Dans la tourmente des révélations scandaleuses visant certains membres du Gouvernement, Le Canard enchaîné a décidé d’apporter sa pierre à l’édifice. En novembre dernier, le journal a en effet accusé le Président de la République en personne de superviser “personnellement” l’espionnage de certains journalistes chargés de la couverture d’affaires sensibles.
Dans un article signé de son rédacteur en chef Claude Angeli, le journal assure que “dès qu’un journaliste se livre à une enquête gênante pour lui ou pour les siens”, le chef de l’Etat “demande” au patron de la DCRI (Direction centrale du renseignement intérieur) Bernard Squarcini de “le mettre sous surveillance”.
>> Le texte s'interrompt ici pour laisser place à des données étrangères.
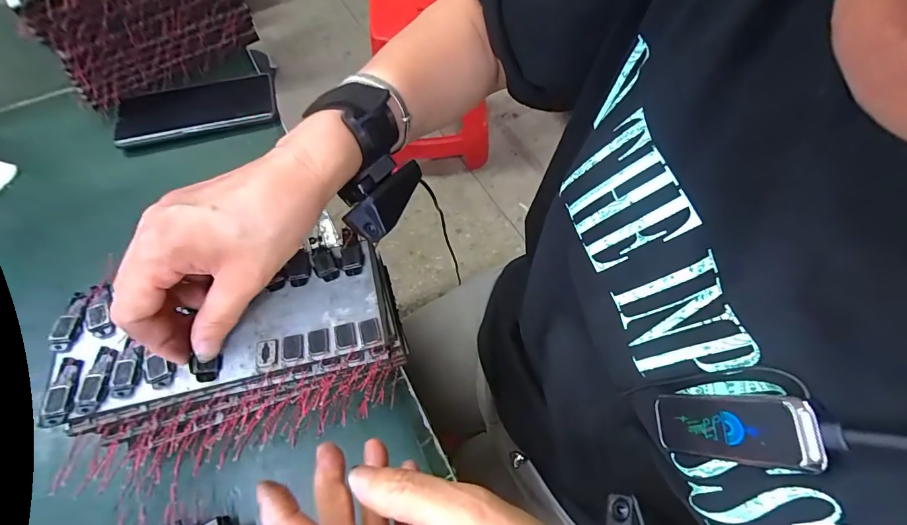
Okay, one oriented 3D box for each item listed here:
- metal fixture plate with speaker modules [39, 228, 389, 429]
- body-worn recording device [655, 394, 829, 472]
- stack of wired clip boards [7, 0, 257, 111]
[{"bbox_3d":[-0.152,0.038,0.269,0.202,0.008,0.087,-13,62,-8],"label":"metal fixture plate with speaker modules"},{"bbox_3d":[0.118,0.070,0.176,0.010,0.062,0.024,33,60,-22],"label":"body-worn recording device"},{"bbox_3d":[-0.336,-0.272,0.448,0.095,0.110,0.198,37,69,19],"label":"stack of wired clip boards"}]

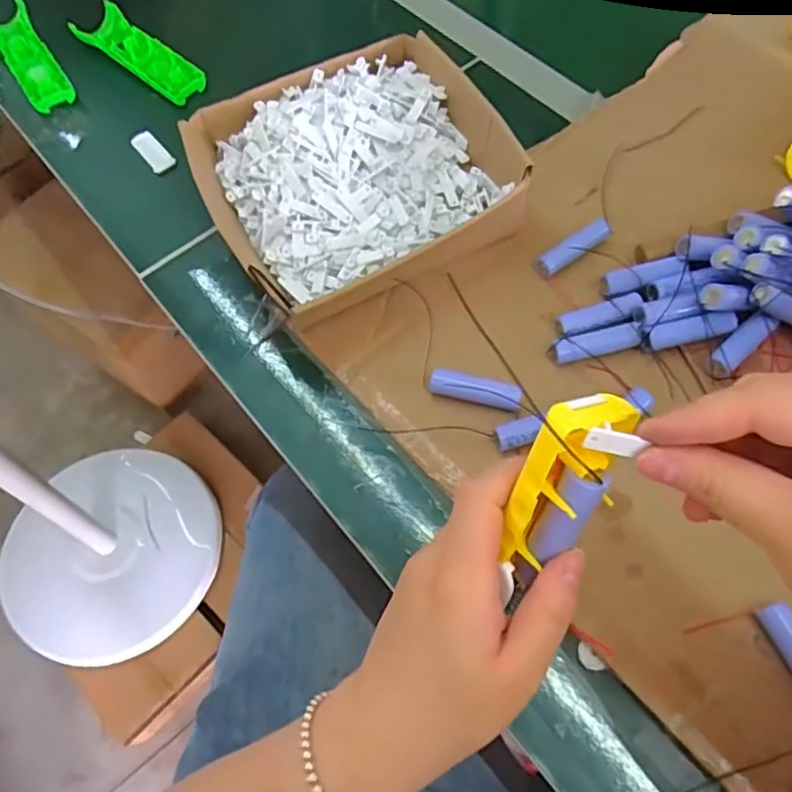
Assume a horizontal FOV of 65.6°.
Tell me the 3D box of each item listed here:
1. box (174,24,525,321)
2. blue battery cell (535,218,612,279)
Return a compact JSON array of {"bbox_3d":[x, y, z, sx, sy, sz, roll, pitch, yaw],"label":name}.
[{"bbox_3d":[-0.033,-0.182,0.513,0.238,0.061,0.233,-23,65,-8],"label":"box"},{"bbox_3d":[0.143,-0.118,0.492,0.065,0.019,0.016,-33,67,-13],"label":"blue battery cell"}]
Le célèbre hebdomadaire, qui n’a jamais hésité à dénoncer les dérives politiques, s’est appuyé sur des sources anonymes au sein de la DCRI. Une équipe aurait même été montée à cette fin, composée de “plusieurs anciens policiers des RG”, qui “se procurent les factures détaillées du poste fixe et du portable du journaliste à espionner”.
Sans surprise, l’Elysée a aussitôt démenti ces accusations, qualifiées de « totalement farfelues », sans autre commentaire. Pour le président du groupe UMP à l’Assemblée, il ne s’agit que « d’allégations ». Dans l’entourage de Bernard Squarcini, on affirme que le directeur de la DCRI n’a «jamais eu d’instruction de Nicolas Sarkozy depuis que celui-ci est président de la République».
«La DCRI ne s’occupe pas des journalistes, mais, éventuellement, de leurs sources», a-t-on toutefois poursuivi. Elle est «chargée, notamment, de la lutte contre le terrorisme, mais aussi de celle contre la compromission, ainsi que de la défense des intérêts de l’Etat. Lorsque des fuites interviennent à haut niveau dans un cabinet ministériel, il est de son devoir de s’en saisir. Elle a une structure hiérarchique (directeur général de la police nationale, directeur du cabinet du ministre) et lui rend compte de ses saisies d’initiative».
L’hebdomadaire maintient toutefois ses affirmations, appuyées par le Syndicat national des journalistes (SNJ), qui dénonce une « affaire d’Etat ». La conjoncture n’est pas favorable au pouvoir exécutif, qui a déjà été accusé auparavant par le journal Le Monde d’avoir violé la protection des sources des journalistes. Le vol d’ordinateurs commis au sein de certaines rédactions travaillant sur des sujets sensibles ne fait qu’alimenter les soupçons.
Le 4 novembre, la Délégation parlementaire aux Renseignements a auditionné deux responsables de la police et du contre-espionnage, tandis que la Garde des Sceaux qualifiait de « fantasme » ces accusations d’espionnage. Espérons qu’il ne s’agisse effectivement que d’un fantasme et non de la réalité, bien que les derniers évènements laissent penser le contraire. La liberté d’informer est l’un des piliers essentiels de toutes démocratie qui se respecte. Sans elle, la confiance des citoyens envers leurs institutions disparaît…
La France est classée à la 44e place en matière de liberté de la presse selon un rapport de Reporters sans frontière.